Systematic use of pain intensity scales is considered a prerequisite for treatment of pain in hospitalized children, but already a decade ago, attention was called to the lack of robust evidence supporting the presumed positive association between their use and desired outcomes.
To re-evaluate the evidence supporting the association between the use of pain scales and patient and process outcomes in hospitalized children.
Systematic literature review.
The online databases PubMed and Cumulative Index of Nursing and Allied Health Literature (CINAHL) were searched from inception to April 15, 2020.
We performed single screening of all records followed by duplicate screening of full texts of interest with a disagreement procedure in place. Studies where the authors evaluated outcomes from the use of self-report or behavioral-based pain scales in children 0–18 years in a hospital setting were included. Emergency care settings were excluded.

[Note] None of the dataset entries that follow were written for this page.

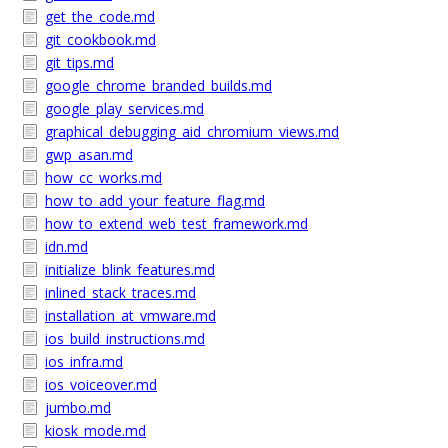
get_the_code.md
git_cookbook.md
git_tips.md
google_chrome_branded_builds.md
google_play_services.md
graphical_debugging_aid_chromium_views.md
gwp_asan.md
how_cc_works.md
how_to_add_your_feature_flag.md
how_to_extend_web_test_framework.md
idn.md
initialize_blink_features.md
inlined_stack_traces.md
installation_at_vmware.md
ios_build_instructions.md
ios_infra.md
ios_voiceover.md
jumbo.md
kiosk_mode.md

In a majority of the 32 included studies, complex interventions that included one or more pain scales were evaluated. Process outcomes (e.g., documentation) were most frequently studied. Interventions were commonly associated with improved documentation of pain assessment, while the effect on pain management documentation was inconsistent. However, improvements in process outcomes did not necessarily result in better patient outcomes. In regard to patient outcomes (e.g., pain intensity, side effects, or satisfaction with treatment), some authors reported reduced pain intensity on group level, but the effect on other functional outcomes, child and parent satisfaction, and aspects of safety were inconsistent. Methodological issues, e.g., weak study designs and small samples, biased the results, and it was not possible to determine how pain scales contributed to the overall effects since they were studied as part of complex interventions.

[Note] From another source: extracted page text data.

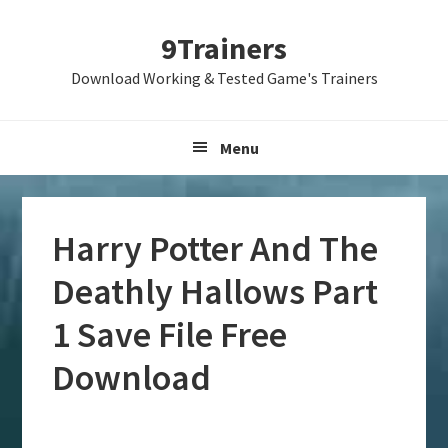
Skip
Skip
Skip
9Trainers
to
to
to
primary
main
primary
Download Working & Tested Game's Trainers
navigation
content
sidebar
Menu
Harry Potter And The
Deathly Hallows Part
1 Save File Free
Download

Although both a theoretically founded understanding of pain and clinical experience suggest that the use of pain scales will make a difference for hospitalized children with pain, there is still limited evidence to support this notion.
As pain scales have been almost exclusively studied as an aspect of complex interventions, research that determines the active ingredient(s) in a complex intervention and their joint and individual effects on outcomes that are meaningful for the child (for example reduced pain intensity or improved function) are urgently needed.